* [练习任务]
(1) 判断下列三项陈述是否与 HBase 表操作节选相符，每项回答“是”或“否”，并原样引用节选中起决定作用的文字。(a) 原生 API 删除表格需要两步。(b) 实际工作中一般会封装删除表的方法。(c) 删除表格之前需要标记表不可用。
(2) 请更新 HBase 表操作节选中从“private def deleteTable(namespace: String, tableName: String)”到“table = TableName.valueOf(namespace, tableName)”（含首尾）的这一部分，把其中的“deleteTable”全部换成“dropTable”，然后写出改后的全文。
(3) 请紧接 HBase 表操作节选的结尾续写下去。

* [文档节选]
+++
原生API删除表格是需要两步,下面代码封装后只需要执行一步,但是实际工作中一般不会封装删除表的方法,只是演示,在大数据场景中,误删除表格会造成很大的数据损失。

scala
import org.apache.hadoop.hbase.TableName
import org.slf4j.LoggerFactory

object HBaseDML5 {

  val logger = LoggerFactory.getLogger(HBaseDML5.getClass)
  val connection = HBaseConnection.connection

  private def isExistTable(nameSpace: String, tableName: String): Boolean = {
    val admin = connection.getAdmin
    val flag = admin.tableExists(TableName.valueOf(nameSpace, tableName))
    admin.close()
    flag
  }

  def main(args: Array[String]): Unit = {
    try {
      if (isExistTable("bigdata", "user")) {
        // 表存在
        val result = deleteTable("bigdata", "user")
        println(result)
      } else {
        println("不存在表")
      }
    } catch {
      case e: Exception =>
        logger.error("存在判断报错", e)
    }
    HBaseConnection.closeConn();
  }

  private def deleteTable(namespace: String, tableName: String) = {
    val admin = connection.getAdmin
    val table = TableName.valueOf(namespace, tableName)
    // 删除表格之前需要标记表不可用
    admin.disableTable(table)
    admin.deleteTable(table)
    // 关闭admin
    admin.close()
    "删除成功"
  }
}

7. 写入数据

scala
object HBaseDDL1 {

  val logger = LoggerFactory.getLogger(HBaseDML5.getClass)
  val connection = HBaseConnection.connection

  private def isExistTable(nameSpace: String, tableName: String): Boolean = {
    val admin = connection.getAdmin
    val flag = admin.tableExists(TableName.valueOf(nameSpace, tableName))
    admin.close()
    flag
  }

  def main(args: Array[String]): Unit = {
    try {
      if (isExistTable("bigdata", "user")) {
        // 表存在
        putCell("bigdata", "user","1001", "info", "name", "张三")
        putCell("bigdata", "user","1001", "info", "age", "28")
        println("插入完成")
      } else {
        println("不存在表")
      }
    } catch {
      case e: Exception =>
        logger.error("存在判断报错", e)
    }
    HBaseConnection.closeConn();
  }

  /**
   * @param namespace 命名空间
   * @param tableName 表名称
   * @param rowKey 主键
   * @param columFamily  列族
   * @param columnName  字段名称
   * @param data  字段值
   */
  private def putCell(namespace: String, tableName: String, rowKey: String, columFamily: String, columnName: String, data:String) = {
    val table = connection.getTable(TableName.valueOf(namespace, tableName))
+++
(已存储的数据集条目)
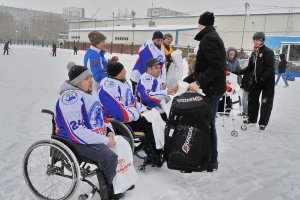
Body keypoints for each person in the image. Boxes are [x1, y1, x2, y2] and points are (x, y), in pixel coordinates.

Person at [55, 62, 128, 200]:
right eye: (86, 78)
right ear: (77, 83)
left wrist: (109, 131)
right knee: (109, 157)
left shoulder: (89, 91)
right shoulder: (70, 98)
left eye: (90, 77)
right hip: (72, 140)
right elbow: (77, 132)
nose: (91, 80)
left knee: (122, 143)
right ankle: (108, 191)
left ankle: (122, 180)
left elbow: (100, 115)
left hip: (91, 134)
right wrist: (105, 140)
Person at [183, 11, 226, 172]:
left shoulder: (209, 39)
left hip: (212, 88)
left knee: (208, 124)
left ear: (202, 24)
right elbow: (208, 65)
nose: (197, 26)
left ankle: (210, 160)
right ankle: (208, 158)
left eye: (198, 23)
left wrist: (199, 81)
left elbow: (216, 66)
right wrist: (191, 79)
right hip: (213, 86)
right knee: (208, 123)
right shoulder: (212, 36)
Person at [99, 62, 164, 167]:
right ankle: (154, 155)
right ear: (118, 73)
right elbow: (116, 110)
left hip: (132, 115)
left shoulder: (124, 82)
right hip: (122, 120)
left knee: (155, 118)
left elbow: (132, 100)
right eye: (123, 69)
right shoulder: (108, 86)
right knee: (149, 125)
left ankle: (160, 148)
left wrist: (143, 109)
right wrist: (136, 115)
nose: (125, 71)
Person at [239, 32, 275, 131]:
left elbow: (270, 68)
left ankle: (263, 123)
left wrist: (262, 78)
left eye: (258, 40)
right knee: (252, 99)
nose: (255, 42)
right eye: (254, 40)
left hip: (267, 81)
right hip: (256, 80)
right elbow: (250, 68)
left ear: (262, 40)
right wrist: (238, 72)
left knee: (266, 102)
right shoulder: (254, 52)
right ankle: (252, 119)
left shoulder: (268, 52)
+++
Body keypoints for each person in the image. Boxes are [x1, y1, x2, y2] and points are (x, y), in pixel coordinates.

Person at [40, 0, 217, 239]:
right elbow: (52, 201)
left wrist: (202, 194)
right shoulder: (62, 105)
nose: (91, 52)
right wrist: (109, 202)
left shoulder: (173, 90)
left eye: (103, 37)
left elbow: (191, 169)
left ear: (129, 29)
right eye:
+++
* [本题答案]
(1)
(a) 是：“原生API删除表格是需要两步”
(b) 否：“实际工作中一般不会封装删除表的方法”
(c) 是：“删除表格之前需要标记表不可用”

(2)
private def dropTable(namespace: String, tableName: String) = {
    val admin = connection.getAdmin
    val table = TableName.valueOf(namespace, tableName)

(3)
    // 创建put对象
    val put = new client.Put(Bytes.toBytes(rowKey))
    // 给put添加数据
    put.addColumn(Bytes.toBytes(columFamily), Bytes.toBytes(columnName), Bytes.toBytes(data))
    // 将数据写入
    table.put(put)
    table.close()
  }
}

执行完毕后查看:
Alt text

8. 读取数据

8.1 读取单列数据

scala
object HBaseDDL2 {

  val logger = LoggerFactory.getLogger(HBaseDML5.getClass)
  val connection = HBaseConnection.connection

  private def isExistTable(nameSpace: String, tableName: String): Boolean = {
    val admin = connection.getAdmin
    val flag = admin.tableExists(TableName.valueOf(nameSpace, tableName))
    admin.close()
    flag
  }

  def main(args: Array[String]): Unit = {
    try {
      if (isExistTable("bigdata", "user")) {
        // 表存在
        getCells("bigdata", "user","1001", "info", "name")
        println("读取完成")
      } else {
        println("不存在表")
      }
    } catch {
      case e: Exception =>
        logger.error("存在判断报错", e)
    }
    HBaseConnection.closeConn();
  }

  /**
   * @param namespace 命名空间
   * @param tableName 表名称
   * @param rowKey 主键
   * @param columFamily  列族
   * @param columnName  字段名称
   */
  private def getCells(namespace: String, tableName: String, rowKey: String, columFamily: String, columnName: String) = {
    val table = connection.getTable(TableName.valueOf(namespace, tableName))
    // 创建get对象
    val get = new Get(Bytes.toBytes(rowKey))
    // 给put添加数据, addColumn读取某一列数据
    get.addColumn(Bytes.toBytes(columFamily), Bytes.toBytes(columnName))
    // 读取所有版本
    get.readAllVersions()
    // 获取数据
    val result = table.get(get)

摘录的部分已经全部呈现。